Why Maruti chairman is making a case for lower taxes on cars
Maruti Suzuki, which was once one of the most profitable government-owned companies, has reportedly now blamed its former owner, the sovereign, for levying heavy taxes that it says have put vehicles out of the reach of the country’s masses.
These comments were made Monday by Maruti’s chairman RC Bhargava, who was once a senior bureaucrat from the elite Indian Administrative Service, but left to head the company that was set up by the Indira Gandhi government more than four decades ago.
What has Bhargava actually said?
“Government policies are such that they treat cars as luxury products that need to be heavily taxed,” Bhargava said at an event in New Delhi. “Car affordability is not at all related to income.”
Car-industry growth in India has slowed to 3% from 12% in the past twelve years, partly due to poor government policies, Bloomberg reported Bhargava as saying.
Bhargava said the regulatory burden is the highest on small cars, a key segment of the Indian automobile industry. This burden and a uniform tax structure across all segments of vehicles will not augur well for the sector growth, he said.
"People who are buying small cars are not buying small cars in near the same numbers. Personally, I think it's not a good thing, either for the car industry or the country," Bhargava added.
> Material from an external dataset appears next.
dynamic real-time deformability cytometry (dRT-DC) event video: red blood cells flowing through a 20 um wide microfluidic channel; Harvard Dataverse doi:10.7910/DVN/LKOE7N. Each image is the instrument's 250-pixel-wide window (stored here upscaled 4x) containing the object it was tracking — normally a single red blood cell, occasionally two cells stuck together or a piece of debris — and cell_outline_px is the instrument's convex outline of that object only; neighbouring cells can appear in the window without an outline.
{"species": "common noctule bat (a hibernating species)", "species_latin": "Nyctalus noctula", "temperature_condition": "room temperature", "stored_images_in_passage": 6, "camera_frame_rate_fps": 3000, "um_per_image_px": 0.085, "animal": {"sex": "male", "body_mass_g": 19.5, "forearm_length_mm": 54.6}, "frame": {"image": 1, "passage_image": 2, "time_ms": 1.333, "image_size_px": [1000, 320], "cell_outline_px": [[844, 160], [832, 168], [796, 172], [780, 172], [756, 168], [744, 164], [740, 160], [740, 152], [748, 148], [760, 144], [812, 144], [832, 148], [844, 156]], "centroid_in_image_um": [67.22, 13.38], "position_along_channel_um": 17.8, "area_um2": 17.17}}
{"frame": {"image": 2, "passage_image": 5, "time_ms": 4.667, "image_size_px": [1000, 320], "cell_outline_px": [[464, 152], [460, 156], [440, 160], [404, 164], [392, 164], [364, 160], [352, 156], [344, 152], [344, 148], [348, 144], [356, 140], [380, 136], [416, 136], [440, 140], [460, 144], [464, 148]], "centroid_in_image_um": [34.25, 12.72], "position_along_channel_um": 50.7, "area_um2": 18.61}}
"I don't see that as becoming an inverted pyramid and the car industry becomes an industry where in India there is hardly any growth in the small segment and all the growth takes place in the higher segments. So, that factor has to be kept in mind, the regulatory effect on the car, and that's one argument for not having a uniform rate of tax on all small and big cars," Bhargava asserted.
"You can't grow an automobile industry with 50 per cent taxation. Where in the world has an industry like automobiles grown with 50 per cent taxation, but it's the wisdom of the policymakers and the political leadership," Bhargava noted.
But why are Bhargava’s comments important?
Bhargava’s comments are important as Maruti Suzuki, which is now a private-sector entity, controls a lion’s share of the Indian car market.
How cheap or expensive are Maruti’s cars? How do they compare with imported cars?
Maruti’s cheapest car costs Rs 3.40 lakh and a goods and services tax (GST) of 28% applies to most new cars, according to the IndiaFilings website. Additional cess ranges from 1-22% depending on the type of vehicle. Cars imported as completely built units (CBU) attract customs duty ranging between 60-100%, depending on engine size and cost, insurance and freight (CIF) value being less or above $40,000, according to an Economic Times report.
And how does that compare with the country’s per capita income?
India’s per capita income is about $2,300 a year, compared with $12,500 in China and $69,000 in the US, according to the World Bank. Just 7.5% of Indian households own a car — lower than in China, where almost half of urban homes and one-quarter of rural households own a car.
But is Bhargava the only one saying this?
Not really. Billionaire Elon Musk in 2019 said India’s duties prevented Tesla from importing electric cars to test demand before committing to build a local factory. Toyota halted expansion in India in 2015 due to high tariffs.